What needs to be accounted for if we are to introduce in a sustainable manner GM crops throughout Europe so that coexistence is feasible? The cross-disciplinary SIGMEA project was set up to provide to decision-makers science-based information about the appropriate coexistence and traceability measures that would be needed.

The structure of the SIGMEA project was based on its major objectives which were to collate existing and ongoing results on gene flow and ecological impacts and to generate gene flow models at the landscape level in order to set up a science-based framework, methods and tools for assessing ecological and economic impacts of GM crops as well as for effectively managing their development within European farming systems.

Special attention has been paid to coexistence and seven regional case studies were carried out for designing and assessing scenarios for coexistence.

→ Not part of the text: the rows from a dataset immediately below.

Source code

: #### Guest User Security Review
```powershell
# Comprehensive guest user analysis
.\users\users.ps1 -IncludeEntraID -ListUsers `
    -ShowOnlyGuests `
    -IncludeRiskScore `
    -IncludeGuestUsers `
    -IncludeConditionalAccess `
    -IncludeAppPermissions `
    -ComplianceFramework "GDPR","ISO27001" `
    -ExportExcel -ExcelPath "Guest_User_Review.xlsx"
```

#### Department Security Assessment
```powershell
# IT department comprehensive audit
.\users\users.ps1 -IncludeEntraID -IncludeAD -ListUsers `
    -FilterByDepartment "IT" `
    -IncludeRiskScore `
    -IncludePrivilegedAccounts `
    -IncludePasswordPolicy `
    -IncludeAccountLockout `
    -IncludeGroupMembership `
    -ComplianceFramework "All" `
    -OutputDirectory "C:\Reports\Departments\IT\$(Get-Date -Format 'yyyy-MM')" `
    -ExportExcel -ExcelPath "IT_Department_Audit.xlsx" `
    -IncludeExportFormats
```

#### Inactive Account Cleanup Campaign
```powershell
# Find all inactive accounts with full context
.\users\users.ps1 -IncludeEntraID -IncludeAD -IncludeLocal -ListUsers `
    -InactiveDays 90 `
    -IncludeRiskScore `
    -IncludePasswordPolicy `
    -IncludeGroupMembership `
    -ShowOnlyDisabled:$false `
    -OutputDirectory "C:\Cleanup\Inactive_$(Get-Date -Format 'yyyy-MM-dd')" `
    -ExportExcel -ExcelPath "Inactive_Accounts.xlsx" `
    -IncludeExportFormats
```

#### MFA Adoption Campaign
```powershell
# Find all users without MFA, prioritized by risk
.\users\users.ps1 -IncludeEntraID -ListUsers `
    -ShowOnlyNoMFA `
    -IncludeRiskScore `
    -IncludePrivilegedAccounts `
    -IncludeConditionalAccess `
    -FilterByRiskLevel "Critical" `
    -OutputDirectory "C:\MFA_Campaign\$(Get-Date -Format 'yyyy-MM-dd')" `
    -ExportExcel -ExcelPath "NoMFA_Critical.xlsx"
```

As a result of the project, a number of outcomes have been achieved:
1. The largest collection in Europe of data on gene flow and persistence has been organised.
2. Enhanced understanding of gene flow informs practical strategies for coexistence in maize, oilseed rape and sugar beet.
3. A synthesis of available data on environmental impacts of Bt maize and Herbicide tolerant (HT) oilseed rape within European cropping systems has been produced.
4. A landscape generator simulating agricultural landscapes has been designed and is available online.
5. An operational, practical and dynamic generic gene flow modelling platform LandFlow-Gene is available for research purposes.
6. The feasibility of coexistence and its costs have been analysed in various European agricultural situations and scenarios for managing coexistence are proposed.
7. Costs of coexistence highly depend on the framework for implementing coexistence measures and uniform measures are not optimal.
8. SIGMEA has produced the first large-scale empirically based estimation of the economic impact of a GM crop for European Union (EU) farmers.
9. A framework for designing multi-attribute decision-support systems has been proposed.
10. On-site novel methods for Genetically modified organism (GMO) detection have been designed.
11. Monitoring issues for EU were discussed and recommendations have been made.
12. The current regulatory regimes of EU and Member States, liability and redress issues have been analysed and recommendations have been made.
13. Recommendations for the decision-making processes relating to the market release of GM crops under progress can be derived from SIGMEA outcomes.
14. SIGMEA is providing the scientific community as well as decision-makers with adequate information about gene flow and its implications in terms of coexistence.